--- START ---
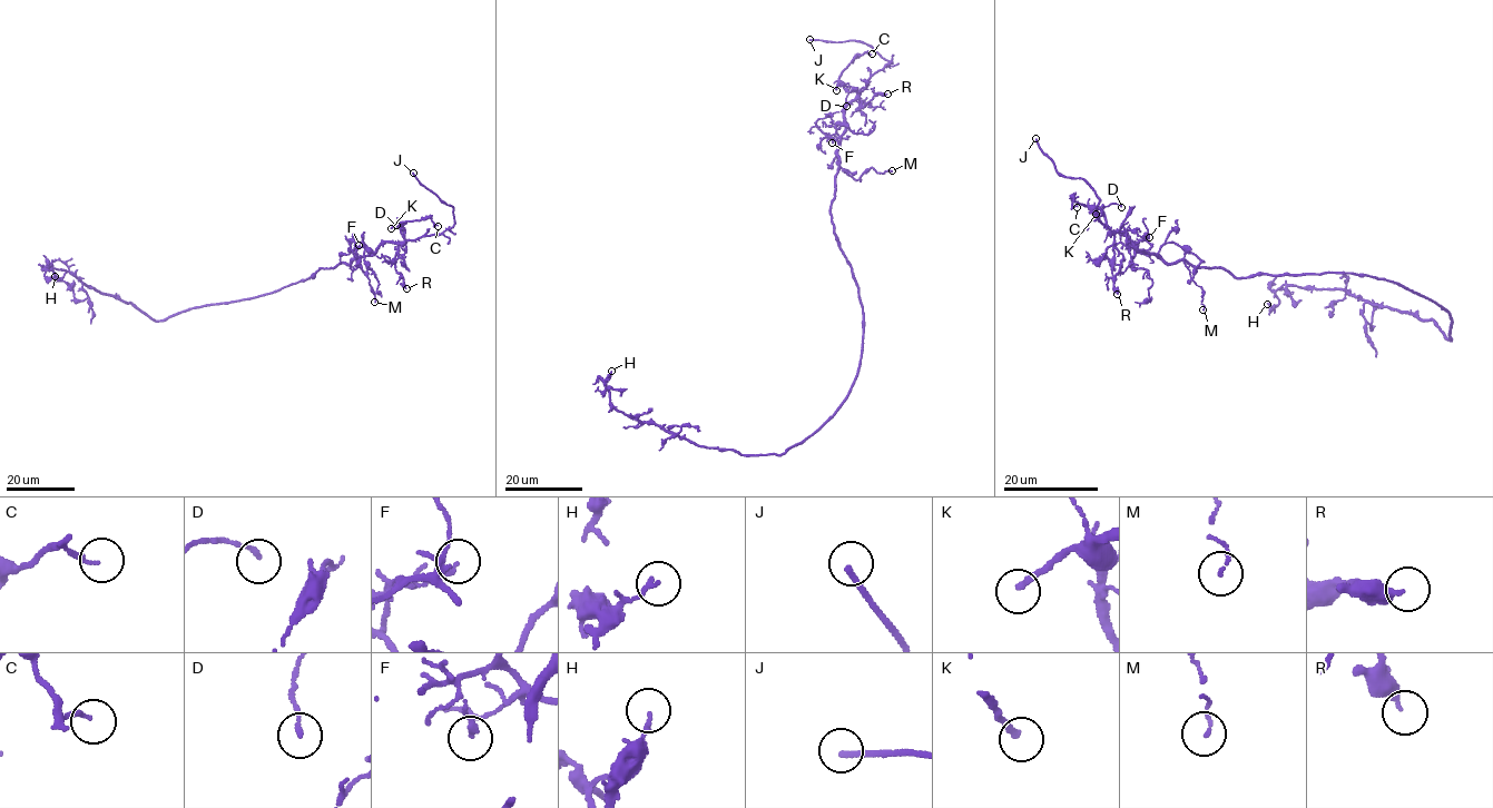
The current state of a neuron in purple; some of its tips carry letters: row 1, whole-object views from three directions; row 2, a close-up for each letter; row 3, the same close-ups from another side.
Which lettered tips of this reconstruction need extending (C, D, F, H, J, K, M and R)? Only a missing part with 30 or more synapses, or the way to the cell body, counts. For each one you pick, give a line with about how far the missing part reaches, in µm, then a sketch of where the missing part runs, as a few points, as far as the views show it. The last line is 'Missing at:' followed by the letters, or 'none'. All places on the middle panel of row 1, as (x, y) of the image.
J: missing 35 µm
K: missing 15 µm; course (836, 90), (826, 92), (825, 77)
Missing at: J, K

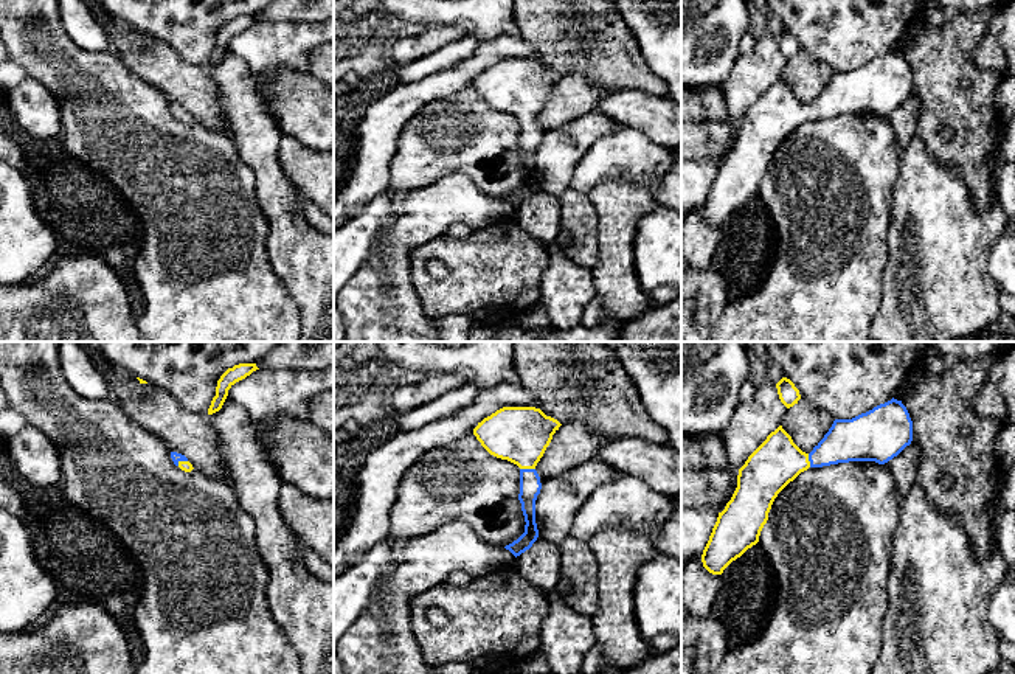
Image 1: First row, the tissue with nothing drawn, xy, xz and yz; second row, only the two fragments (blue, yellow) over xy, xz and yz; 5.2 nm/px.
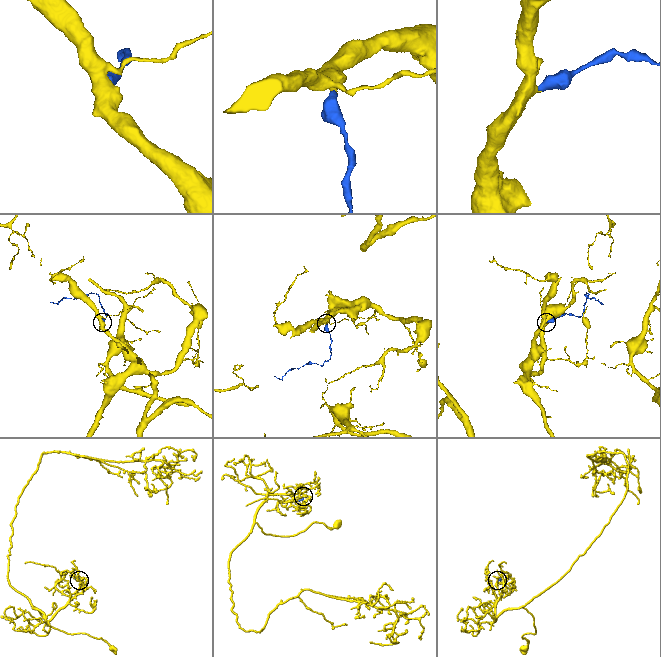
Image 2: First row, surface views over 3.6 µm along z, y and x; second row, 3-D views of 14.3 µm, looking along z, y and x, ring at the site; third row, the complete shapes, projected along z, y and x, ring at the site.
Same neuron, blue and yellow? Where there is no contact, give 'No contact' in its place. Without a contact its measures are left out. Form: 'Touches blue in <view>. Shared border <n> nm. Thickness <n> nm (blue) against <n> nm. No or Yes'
Touches blue in xz. Shared border 80 nm. Thickness 110 nm (blue) against 300 nm. Yes

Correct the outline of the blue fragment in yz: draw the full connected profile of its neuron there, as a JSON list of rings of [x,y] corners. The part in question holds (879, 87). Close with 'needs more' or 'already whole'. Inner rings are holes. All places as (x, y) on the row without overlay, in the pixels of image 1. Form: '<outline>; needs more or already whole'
[[[894,50],[852,71],[835,71],[829,84],[810,106],[802,104],[782,78],[779,78],[739,121],[737,140],[725,162],[719,165],[709,193],[703,202],[703,219],[712,227],[722,227],[733,213],[756,197],[768,172],[768,165],[774,151],[801,124],[809,120],[849,113],[875,113],[885,116],[909,98],[911,93],[913,73],[902,53]]]; needs more

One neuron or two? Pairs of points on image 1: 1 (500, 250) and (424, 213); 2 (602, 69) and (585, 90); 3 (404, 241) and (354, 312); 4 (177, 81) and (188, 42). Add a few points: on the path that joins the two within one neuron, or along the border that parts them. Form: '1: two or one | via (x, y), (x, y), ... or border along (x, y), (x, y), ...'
1: two | border along (444, 233), (418, 244), (412, 250)
2: two | border along (562, 75), (582, 75), (612, 89)
3: one | via (388, 258), (385, 277), (371, 295)
4: two | border along (152, 38), (166, 42), (187, 61), (207, 66)

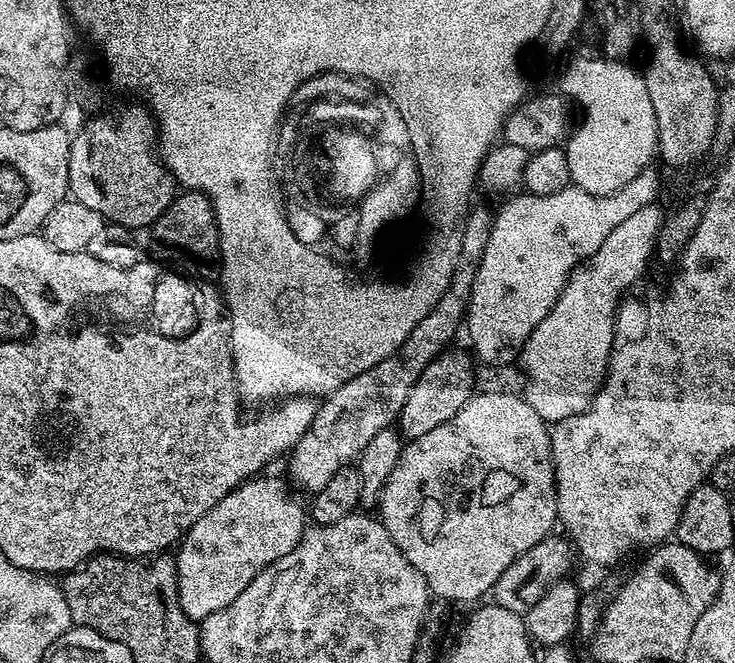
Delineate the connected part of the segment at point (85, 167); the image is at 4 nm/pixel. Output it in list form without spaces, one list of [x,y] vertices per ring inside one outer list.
[[[136,103],[126,105],[117,116],[93,115],[84,124],[82,131],[72,136],[68,190],[71,199],[82,202],[82,206],[90,206],[97,217],[133,230],[141,230],[147,229],[167,210],[172,199],[178,195],[178,185],[160,159],[156,117],[143,103]]]

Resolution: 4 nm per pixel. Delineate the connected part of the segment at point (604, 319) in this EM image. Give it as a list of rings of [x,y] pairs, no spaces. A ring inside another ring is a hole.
[[[659,203],[642,206],[642,210],[630,214],[630,218],[626,218],[626,222],[614,229],[614,234],[610,234],[610,238],[606,238],[606,242],[598,246],[598,250],[588,261],[569,274],[558,302],[554,302],[550,314],[546,314],[546,318],[542,318],[538,326],[534,326],[534,334],[530,334],[526,346],[520,351],[518,368],[524,371],[523,398],[530,402],[530,406],[534,406],[535,412],[546,422],[574,418],[574,414],[582,414],[592,405],[592,399],[608,370],[612,340],[616,336],[616,309],[625,299],[624,291],[639,282],[648,259],[653,259],[658,230],[666,215],[665,209],[660,207]]]

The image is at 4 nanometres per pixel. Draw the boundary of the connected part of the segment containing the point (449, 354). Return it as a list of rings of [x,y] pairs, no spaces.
[[[445,350],[435,356],[430,366],[422,370],[418,382],[414,382],[414,390],[410,390],[410,398],[406,398],[406,406],[402,406],[400,417],[395,422],[395,427],[405,441],[422,438],[422,434],[442,426],[442,422],[450,422],[450,418],[454,418],[454,414],[458,414],[458,410],[462,410],[462,406],[466,406],[474,394],[475,388],[472,387],[476,380],[472,377],[473,357],[452,351]]]

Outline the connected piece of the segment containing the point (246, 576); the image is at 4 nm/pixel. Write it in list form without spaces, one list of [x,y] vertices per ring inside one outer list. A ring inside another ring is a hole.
[[[260,474],[245,480],[233,492],[226,494],[226,498],[222,498],[210,510],[206,510],[206,514],[202,514],[202,518],[198,518],[194,526],[190,526],[190,530],[175,549],[178,598],[182,610],[191,620],[199,622],[210,614],[230,606],[230,602],[234,602],[234,598],[238,598],[238,594],[242,594],[242,590],[246,590],[246,586],[250,586],[250,582],[258,578],[263,568],[290,554],[290,550],[294,550],[294,546],[298,546],[298,542],[304,536],[305,505],[303,508],[292,497],[293,489],[283,479],[280,481],[278,477],[268,475]]]

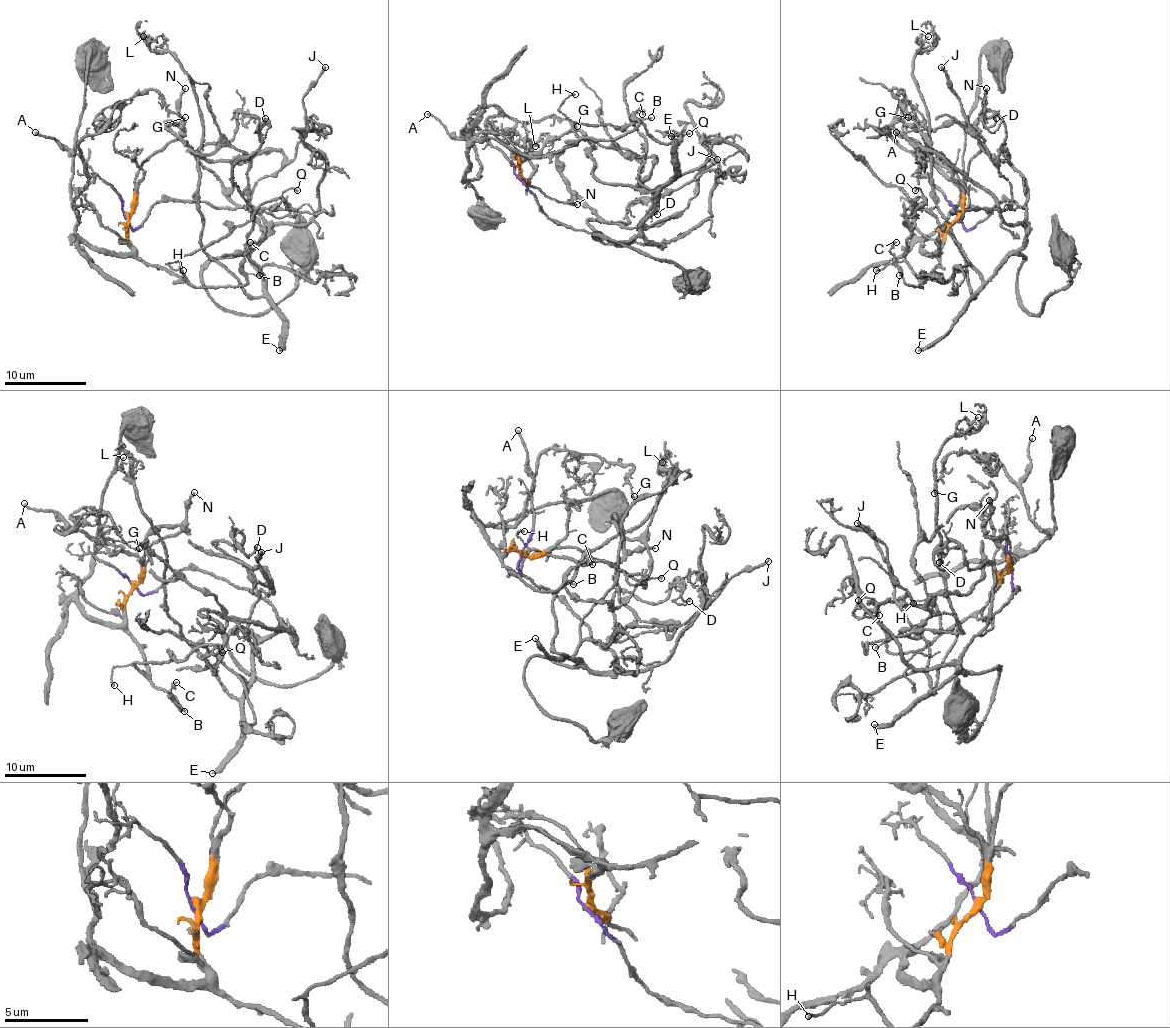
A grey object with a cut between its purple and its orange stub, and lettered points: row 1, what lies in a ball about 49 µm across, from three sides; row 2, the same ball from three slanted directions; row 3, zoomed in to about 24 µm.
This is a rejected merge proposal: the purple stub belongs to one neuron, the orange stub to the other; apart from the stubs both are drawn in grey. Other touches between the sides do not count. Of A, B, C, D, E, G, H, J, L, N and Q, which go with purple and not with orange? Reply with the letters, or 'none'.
D, E, L

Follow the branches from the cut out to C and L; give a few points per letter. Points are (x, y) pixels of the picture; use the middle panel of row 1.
C: (518, 175), (524, 159), (559, 153), (587, 138), (616, 140), (639, 124), (635, 114), (641, 107), (643, 114)
L: (518, 175), (555, 220), (612, 243), (657, 243), (643, 233), (655, 194), (602, 183), (579, 130), (534, 146)

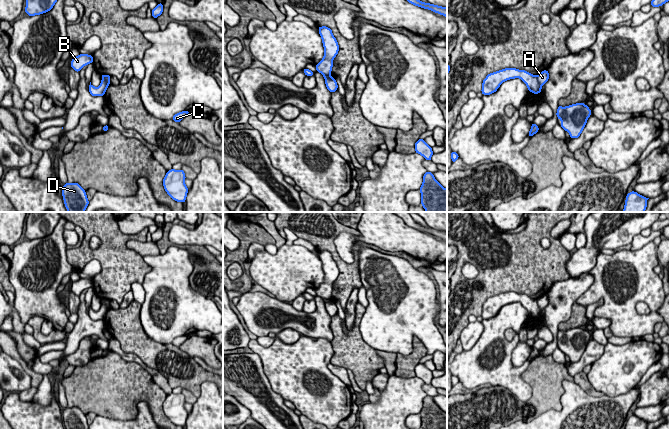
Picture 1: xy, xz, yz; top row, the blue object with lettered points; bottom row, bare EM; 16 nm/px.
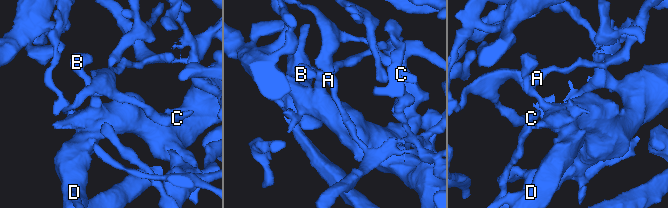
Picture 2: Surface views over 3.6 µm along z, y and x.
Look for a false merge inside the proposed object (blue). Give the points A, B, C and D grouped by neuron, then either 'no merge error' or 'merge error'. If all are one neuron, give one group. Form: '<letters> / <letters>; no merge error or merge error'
A / B C D; merge error

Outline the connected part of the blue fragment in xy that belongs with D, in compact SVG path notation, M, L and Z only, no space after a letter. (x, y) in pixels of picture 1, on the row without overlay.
M67 406L62 410L62 419L65 429L89 428L85 414L78 407Z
--- END ---
* [YOUR INSTRUCTIONS]: Starting with the line that contains "Picture 1: xy, xz, yz;", copy every line word for word through the end of the listing above, but leave out the pictures.

* [REPLY]:
Picture 1: xy, xz, yz; top row, the blue object with lettered points; bottom row, bare EM; 16 nm/px.
Picture 2: Surface views over 3.6 µm along z, y and x.
Look for a false merge inside the proposed object (blue). Give the points A, B, C and D grouped by neuron, then either 'no merge error' or 'merge error'. If all are one neuron, give one group. Form: '<letters> / <letters>; no merge error or merge error'
A / B C D; merge error

Outline the connected part of the blue fragment in xy that belongs with D, in compact SVG path notation, M, L and Z only, no space after a letter. (x, y) in pixels of picture 1, on the row without overlay.
M67 406L62 410L62 419L65 429L89 428L85 414L78 407Z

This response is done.